TASK STATEMENT —
Continue the news report on circulating tumor DNA and atezolizumab treatment in bladder cancer patients, starting after its final sentence.

EXTRACT TO READ —

Researchers who treated a group of post-surgery bladder cancer patients with the immunotherapy drug atezolizumab have found that patients whose blood contained circulating tumour DNA (ctDNA), responded very well to the treatment.
The study is presented today at the European Association of Urology Annual Congress (EAU22), in Amsterdam.
4 July 2022
The research was part of a larger Phase III trial, IMvigor010, which looked at whether giving atezolizumab for up to one year to patients following bladder removal surgery improved the patients’ survival prospects, compared to a group that received no further treatment after surgery but placed in an observation group. Part of that trial involved patients’ levels of ctDNA being measured after surgery, and during further treatment or observation.
Although the trial found no significant difference in overall survival between the two groups in the intention-to-treat population, researchers noticed that a subgroup of patients who were ctDNA positive showed a marked improvement when they were given atezolizumab. These benefits included significantly higher disease-free survival, and significantly higher overall survival, than the observation group. This effect wasn’t seen in ctDNA negative patients.
In addition, the researchers also found that patients who were ctDNA positive, but subsequently changed to became ctDNA negative after treatment with atezolizumab, ultimately had a particularly good prognosis.
ctDNA comprises fragments of DNA shed from cancerous cells and tumours that are found in the bloodstream. Sometimes known as a ‘liquid biopsy’, it has emerged as a promising, minimally invasive biomarker in clinical oncology, but isn’t yet widely used as part of a standard detection and treatment tool for any cancers. It involves tumour specific gene sequencing for every patient, so is time-consuming and, at present, relatively expensive.
Professor Gschwend, Munich (DE), Chairman of the Department of Urology at the Technical University of Munich, said: “We already knew that patients who are ctDNA positive have a poor prognosis compared to those who are ctDNA negative. But this is the first time we’ve been able to show that with immunotherapy we can actually change the course of the disease depending on a patient’s ctDNA status.”

SUPPLIED ENTRIES —

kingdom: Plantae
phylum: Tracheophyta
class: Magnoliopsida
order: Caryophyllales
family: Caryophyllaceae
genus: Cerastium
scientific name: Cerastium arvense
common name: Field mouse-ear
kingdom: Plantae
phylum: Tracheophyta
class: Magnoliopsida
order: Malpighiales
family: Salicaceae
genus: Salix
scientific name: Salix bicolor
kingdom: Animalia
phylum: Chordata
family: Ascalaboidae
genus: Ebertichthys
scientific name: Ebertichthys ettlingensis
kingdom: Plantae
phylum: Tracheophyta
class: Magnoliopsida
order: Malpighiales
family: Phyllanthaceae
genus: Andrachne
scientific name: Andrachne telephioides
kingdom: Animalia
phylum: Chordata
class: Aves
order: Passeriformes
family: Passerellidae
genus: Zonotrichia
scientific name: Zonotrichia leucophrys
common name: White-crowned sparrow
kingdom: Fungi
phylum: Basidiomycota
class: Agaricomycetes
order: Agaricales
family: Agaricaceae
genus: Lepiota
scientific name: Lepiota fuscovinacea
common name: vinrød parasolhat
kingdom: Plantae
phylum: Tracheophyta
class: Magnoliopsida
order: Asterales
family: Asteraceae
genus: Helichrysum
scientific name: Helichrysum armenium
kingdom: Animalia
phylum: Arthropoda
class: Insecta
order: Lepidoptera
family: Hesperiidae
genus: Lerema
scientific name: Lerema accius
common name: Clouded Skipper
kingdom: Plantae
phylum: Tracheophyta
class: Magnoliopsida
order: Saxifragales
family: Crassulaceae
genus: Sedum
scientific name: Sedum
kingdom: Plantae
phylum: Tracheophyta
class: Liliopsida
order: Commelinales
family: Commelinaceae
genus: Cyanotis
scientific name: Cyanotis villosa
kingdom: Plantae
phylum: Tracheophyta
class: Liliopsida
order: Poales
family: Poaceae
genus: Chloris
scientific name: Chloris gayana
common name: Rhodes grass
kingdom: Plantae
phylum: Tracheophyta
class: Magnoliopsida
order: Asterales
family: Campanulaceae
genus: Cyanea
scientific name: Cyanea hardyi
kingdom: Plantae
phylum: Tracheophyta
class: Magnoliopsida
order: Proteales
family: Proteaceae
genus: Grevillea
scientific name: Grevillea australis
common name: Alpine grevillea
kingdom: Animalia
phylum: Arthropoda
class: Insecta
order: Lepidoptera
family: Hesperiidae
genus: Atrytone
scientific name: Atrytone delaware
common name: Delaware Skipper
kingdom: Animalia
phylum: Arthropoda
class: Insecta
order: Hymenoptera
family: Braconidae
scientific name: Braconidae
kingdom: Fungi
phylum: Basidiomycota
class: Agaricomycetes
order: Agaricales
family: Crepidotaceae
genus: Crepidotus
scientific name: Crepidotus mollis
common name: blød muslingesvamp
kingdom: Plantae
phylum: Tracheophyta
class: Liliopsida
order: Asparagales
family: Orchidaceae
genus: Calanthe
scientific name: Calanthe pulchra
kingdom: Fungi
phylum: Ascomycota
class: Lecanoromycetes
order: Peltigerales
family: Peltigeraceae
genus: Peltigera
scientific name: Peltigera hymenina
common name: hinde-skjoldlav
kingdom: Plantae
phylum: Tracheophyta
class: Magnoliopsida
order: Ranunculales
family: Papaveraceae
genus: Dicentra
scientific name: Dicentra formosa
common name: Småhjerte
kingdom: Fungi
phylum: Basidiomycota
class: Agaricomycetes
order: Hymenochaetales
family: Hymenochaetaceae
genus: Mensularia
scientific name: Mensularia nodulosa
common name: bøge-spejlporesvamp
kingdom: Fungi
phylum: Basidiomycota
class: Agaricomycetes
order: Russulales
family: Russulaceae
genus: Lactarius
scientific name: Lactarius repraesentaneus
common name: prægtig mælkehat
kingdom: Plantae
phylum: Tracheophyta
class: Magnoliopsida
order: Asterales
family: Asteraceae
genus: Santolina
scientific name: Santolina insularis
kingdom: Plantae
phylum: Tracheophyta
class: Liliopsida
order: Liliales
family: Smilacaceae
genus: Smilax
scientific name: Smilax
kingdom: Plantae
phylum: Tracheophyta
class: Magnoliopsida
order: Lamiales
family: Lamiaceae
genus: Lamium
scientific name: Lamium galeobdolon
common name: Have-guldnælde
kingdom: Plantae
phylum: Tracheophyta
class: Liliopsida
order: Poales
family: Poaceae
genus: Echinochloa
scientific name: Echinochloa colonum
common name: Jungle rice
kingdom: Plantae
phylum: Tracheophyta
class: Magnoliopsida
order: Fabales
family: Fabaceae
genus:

ANSWER SPACE —
He continued: “If we can prove that consequent drug activity is linked to ctDNA status, and that high-risk patients will benefit, that could in time change the standard treatment pathway – and ultimately bring down the average cost of ctDNA analysis.”
Professor Morgan Rouprêt, Paris (FR), Chairman of the European Section of Onco-Urology of the EAU (ESOU), said: “The field of personalised medicine, using not only clinical but molecular indicators, is just around the corner. So, analysing ctDNA is very interesting. It is relatively easy to do with new technology and it means we can select a subset of patients who are likely to respond.”
The next step will be the upcoming IMvigor 011 study, which has been redesigned as a consequence of these results. With 500 participants, the trial will further evaluate the use of ctDNA sampling, and will compare atezolizumab against placebo in only ctDNA-positive patients, post-surgery.
Professor Rouprêt added: “Unlike in prostate cancer, where we can measure PSA as a marker of the cancer, until now we haven’t had anything we can use for bladder cancer. But these robust findings show that ctDNA has great potential as a sophisticated tool to monitor patients and choose their most effective treatment. The progress of the IMvigor 011 study will be watched closely by specialists for a greater assessment of the use of atezolizumab in bladder cancer patients.”